В другом случае анализа я также обнаружила, что нападки на мой нос, ноги, голову и т. п. никогда не относились просто к этим частям тела как таковым; они были также направлены против них как символических заменителей отцовского пениса, прикрепленного ко мне или заключенного внутри меня, т. е. внутри матери.

 

То, что Эрна предпринимала нападения на тело своей матери с целью захвата и уничтожения не только отцовского пениса, но и фекалий и гипотетических детей, было продемонстрировано в различных вариациях «рыбного» цикла игр, который весь вращается вокруг той отчаянной, захватившей все ресурсы борьбы между «торговкой рыбой» (ее матерью) и мной в роли ребенка (ее самой). Далее, как мы уже видели, она воображала, что я, увидев, как она вместе с полицейским «вспенивала» деньги или рыбу, пыталась любыми средствами завладеть этой рыбой. Картина полового акта между eё родителями возбудила в ней желание украсть пенис eё отца и то, что могло находиться в теле eё матери. Вспомните, что реакция Эрны против этого намерения ограбить и полностью разрушить тело eё матери выражалась в страхе, который возникал после eё борьбы с торговкой рыбой, страхе, что грабительница вытащит у неё все изнутри. Именно этот страх я описывала как имеющий отношение к самой ранней ситуации опасности у девочек и как эквивалент страха кастрации у мальчиков. Можно в связи с этим говорить о связи между этой ранней тревогой Эрны и eё необычным внутренним запретом на учебу, о связи, которая встречалась впоследствии и в других случаях. Я уже указывала, что у Эрны только анализ глубочайших уровней eё садизма и раннего Эдипова комплекса позволил как-то повлиять на этот запрет. Её сильно развитый эпистемофилический [страх знаний] инстинкт был настолько тесно связан с eё ярко выраженный садизмом, что защита против последнего приводила к полному отставанию по многим предметам, которые требовали от неё стремления к знаниям. Арифметика и чистописание представлялись eё бессознательному как яростные садистские нападения на тело eё матери и отцовский пенис.
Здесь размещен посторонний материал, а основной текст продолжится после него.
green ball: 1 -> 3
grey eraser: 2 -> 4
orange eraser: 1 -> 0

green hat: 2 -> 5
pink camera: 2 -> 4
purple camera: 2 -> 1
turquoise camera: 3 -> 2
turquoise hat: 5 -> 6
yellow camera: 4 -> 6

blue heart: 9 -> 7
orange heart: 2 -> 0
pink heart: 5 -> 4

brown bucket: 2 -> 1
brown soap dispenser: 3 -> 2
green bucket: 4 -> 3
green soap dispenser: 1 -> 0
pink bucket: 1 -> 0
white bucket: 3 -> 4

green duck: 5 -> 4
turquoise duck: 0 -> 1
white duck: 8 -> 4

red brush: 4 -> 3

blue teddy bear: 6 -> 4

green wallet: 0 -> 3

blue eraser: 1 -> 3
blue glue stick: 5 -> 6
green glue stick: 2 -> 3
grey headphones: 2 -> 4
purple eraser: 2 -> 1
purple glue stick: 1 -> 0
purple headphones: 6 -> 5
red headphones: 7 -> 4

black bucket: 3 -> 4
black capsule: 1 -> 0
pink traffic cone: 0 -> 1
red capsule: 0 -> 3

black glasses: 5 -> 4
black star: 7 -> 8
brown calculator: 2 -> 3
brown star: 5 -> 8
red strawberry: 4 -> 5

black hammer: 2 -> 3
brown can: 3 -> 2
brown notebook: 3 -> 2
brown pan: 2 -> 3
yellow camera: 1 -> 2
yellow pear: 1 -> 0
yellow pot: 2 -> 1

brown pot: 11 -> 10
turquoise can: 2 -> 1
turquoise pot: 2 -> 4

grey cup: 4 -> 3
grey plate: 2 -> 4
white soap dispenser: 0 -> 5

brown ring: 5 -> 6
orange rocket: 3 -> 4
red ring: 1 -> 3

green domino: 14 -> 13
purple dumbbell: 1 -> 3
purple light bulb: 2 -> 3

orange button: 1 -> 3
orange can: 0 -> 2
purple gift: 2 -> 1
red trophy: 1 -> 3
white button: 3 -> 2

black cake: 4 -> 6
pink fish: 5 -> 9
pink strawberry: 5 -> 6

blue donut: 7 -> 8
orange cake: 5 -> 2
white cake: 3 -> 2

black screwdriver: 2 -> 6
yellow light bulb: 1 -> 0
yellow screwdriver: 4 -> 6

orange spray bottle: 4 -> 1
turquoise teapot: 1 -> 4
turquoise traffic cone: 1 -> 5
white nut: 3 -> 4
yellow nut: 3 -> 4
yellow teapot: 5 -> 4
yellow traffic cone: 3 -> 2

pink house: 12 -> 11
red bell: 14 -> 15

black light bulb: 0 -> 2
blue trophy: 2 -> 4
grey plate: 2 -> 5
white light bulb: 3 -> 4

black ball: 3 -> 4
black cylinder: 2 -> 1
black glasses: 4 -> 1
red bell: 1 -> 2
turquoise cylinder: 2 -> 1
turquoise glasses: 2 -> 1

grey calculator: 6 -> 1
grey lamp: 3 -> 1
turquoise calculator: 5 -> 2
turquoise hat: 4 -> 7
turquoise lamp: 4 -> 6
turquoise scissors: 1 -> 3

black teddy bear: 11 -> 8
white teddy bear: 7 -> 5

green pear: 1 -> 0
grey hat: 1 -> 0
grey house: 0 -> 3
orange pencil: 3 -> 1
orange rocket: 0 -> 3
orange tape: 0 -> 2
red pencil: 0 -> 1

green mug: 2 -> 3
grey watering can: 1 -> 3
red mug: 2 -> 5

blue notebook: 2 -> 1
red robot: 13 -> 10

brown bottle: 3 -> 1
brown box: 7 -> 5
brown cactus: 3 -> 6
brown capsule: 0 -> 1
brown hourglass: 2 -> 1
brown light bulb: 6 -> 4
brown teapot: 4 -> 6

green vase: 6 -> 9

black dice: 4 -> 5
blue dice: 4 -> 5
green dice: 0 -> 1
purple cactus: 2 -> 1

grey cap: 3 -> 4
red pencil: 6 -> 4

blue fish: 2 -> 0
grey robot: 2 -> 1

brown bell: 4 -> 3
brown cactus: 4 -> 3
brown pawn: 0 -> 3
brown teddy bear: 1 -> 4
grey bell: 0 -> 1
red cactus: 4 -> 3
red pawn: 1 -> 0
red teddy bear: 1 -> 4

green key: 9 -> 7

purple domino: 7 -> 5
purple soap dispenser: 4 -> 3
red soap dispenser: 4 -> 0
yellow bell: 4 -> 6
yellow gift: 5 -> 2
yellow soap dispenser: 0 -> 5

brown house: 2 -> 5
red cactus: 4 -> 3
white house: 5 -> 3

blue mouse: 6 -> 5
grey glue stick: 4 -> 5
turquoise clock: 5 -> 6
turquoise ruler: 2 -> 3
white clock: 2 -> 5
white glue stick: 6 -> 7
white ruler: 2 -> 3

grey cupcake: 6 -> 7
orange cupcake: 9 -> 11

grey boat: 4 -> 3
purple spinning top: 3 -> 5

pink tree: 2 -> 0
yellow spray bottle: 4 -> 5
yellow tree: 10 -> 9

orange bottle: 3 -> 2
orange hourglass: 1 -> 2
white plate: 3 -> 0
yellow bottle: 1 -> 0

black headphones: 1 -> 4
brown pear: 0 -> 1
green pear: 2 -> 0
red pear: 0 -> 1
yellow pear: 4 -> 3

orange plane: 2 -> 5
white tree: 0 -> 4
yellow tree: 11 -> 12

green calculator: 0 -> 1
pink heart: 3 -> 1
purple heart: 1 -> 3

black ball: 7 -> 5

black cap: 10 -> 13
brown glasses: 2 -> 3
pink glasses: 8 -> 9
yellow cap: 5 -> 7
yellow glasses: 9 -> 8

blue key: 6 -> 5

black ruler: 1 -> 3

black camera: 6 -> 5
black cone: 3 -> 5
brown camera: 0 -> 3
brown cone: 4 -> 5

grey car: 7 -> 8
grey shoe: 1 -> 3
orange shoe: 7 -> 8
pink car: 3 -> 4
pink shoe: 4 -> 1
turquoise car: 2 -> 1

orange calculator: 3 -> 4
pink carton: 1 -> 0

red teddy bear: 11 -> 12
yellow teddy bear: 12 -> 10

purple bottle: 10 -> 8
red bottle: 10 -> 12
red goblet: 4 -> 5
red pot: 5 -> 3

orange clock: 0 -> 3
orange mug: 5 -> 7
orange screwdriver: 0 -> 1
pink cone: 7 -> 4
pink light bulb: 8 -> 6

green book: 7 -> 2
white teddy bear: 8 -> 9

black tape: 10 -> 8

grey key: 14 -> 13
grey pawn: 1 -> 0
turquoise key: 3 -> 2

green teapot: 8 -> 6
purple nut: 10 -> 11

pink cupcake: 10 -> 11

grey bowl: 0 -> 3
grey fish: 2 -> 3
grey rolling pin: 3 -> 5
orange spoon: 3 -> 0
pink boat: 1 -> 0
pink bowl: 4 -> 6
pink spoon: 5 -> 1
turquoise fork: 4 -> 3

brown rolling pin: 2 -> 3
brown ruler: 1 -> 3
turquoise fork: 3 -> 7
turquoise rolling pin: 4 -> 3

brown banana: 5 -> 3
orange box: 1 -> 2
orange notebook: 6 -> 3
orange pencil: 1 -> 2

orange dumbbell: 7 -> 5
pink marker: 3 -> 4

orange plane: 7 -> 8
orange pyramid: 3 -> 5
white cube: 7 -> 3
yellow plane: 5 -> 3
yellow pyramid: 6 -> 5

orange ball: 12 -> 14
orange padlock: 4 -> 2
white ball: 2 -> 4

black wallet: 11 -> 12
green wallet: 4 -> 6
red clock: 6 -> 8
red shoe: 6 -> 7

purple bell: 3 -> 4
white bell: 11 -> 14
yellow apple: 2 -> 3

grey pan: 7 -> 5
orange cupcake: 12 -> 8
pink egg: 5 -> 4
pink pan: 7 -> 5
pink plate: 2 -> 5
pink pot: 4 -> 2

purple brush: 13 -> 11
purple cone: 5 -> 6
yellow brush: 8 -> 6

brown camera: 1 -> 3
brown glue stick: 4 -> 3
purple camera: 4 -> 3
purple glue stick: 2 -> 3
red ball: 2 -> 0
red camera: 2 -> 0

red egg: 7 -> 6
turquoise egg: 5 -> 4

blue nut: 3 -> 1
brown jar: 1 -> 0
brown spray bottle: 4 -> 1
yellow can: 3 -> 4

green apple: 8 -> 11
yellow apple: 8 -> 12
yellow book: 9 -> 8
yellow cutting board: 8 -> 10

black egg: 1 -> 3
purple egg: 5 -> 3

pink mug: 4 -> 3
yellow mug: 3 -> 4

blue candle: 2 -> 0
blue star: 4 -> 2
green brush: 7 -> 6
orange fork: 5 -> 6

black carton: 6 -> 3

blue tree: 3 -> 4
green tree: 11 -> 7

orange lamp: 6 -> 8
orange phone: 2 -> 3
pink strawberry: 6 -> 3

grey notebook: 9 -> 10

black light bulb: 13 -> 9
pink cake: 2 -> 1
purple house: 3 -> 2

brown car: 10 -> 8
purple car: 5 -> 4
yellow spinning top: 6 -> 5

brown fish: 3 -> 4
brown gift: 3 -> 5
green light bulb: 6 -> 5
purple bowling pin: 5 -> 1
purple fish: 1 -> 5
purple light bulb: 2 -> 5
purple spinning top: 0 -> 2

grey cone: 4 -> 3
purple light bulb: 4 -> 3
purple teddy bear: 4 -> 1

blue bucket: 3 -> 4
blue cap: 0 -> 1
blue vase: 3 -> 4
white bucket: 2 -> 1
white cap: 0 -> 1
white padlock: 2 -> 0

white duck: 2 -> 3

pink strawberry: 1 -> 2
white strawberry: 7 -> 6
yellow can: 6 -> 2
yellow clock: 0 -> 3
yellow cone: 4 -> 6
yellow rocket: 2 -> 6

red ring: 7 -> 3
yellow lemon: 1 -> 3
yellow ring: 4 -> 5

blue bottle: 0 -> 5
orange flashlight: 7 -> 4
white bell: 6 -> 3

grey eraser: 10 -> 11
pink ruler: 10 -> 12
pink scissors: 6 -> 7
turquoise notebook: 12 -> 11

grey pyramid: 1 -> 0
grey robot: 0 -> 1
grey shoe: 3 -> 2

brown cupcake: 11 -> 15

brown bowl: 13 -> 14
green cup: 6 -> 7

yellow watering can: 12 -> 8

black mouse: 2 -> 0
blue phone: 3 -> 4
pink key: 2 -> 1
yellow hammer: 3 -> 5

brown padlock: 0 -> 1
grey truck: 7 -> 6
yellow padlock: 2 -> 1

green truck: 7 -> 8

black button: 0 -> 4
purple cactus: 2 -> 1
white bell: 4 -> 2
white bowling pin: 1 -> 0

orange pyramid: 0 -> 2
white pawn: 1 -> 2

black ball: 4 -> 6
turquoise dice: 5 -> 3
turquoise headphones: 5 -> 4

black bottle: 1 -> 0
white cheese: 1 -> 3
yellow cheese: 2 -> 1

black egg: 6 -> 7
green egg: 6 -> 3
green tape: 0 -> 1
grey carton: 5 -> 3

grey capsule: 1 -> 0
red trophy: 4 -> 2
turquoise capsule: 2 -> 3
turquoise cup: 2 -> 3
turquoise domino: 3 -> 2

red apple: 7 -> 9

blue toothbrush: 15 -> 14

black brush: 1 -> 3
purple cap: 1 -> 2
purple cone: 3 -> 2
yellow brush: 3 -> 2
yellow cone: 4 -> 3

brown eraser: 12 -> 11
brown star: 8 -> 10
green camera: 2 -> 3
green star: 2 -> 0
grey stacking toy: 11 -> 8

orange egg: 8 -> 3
Они означали разрывание, разрубание на части или сжигание материнского тела вместе с заключенными в нем детьми и кастрацию отца. Чтение же также вследствие символического приравнивания тела матери и книг должно было означать насильственное вынимание из этого тела веществ, детей и т. д.

 

Наконец, я хочу использовать этот случай для того, чтобы привлечь внимание и к другому моменту, который, как показал дальнейший опыт, имеет общее значение. Я обнаружила не только то, что характер фантазий Эрны и eё отношение к действительности были типичными для случаев с сильно выраженными параноидальными признаками, но и то, что причины этих параноидальных признаков и связанной с ними гомосексуальной склонности были основными факторами этиологии паранойи в целом. Замечу кратко, что я обнаружила сильные параноидальные признаки у многих детей, и это дает мне основание утверждать, что одной из важных и перспективных задач Детского Анализа является вскрытие и устранение психотических искажений личности на ранних этапах.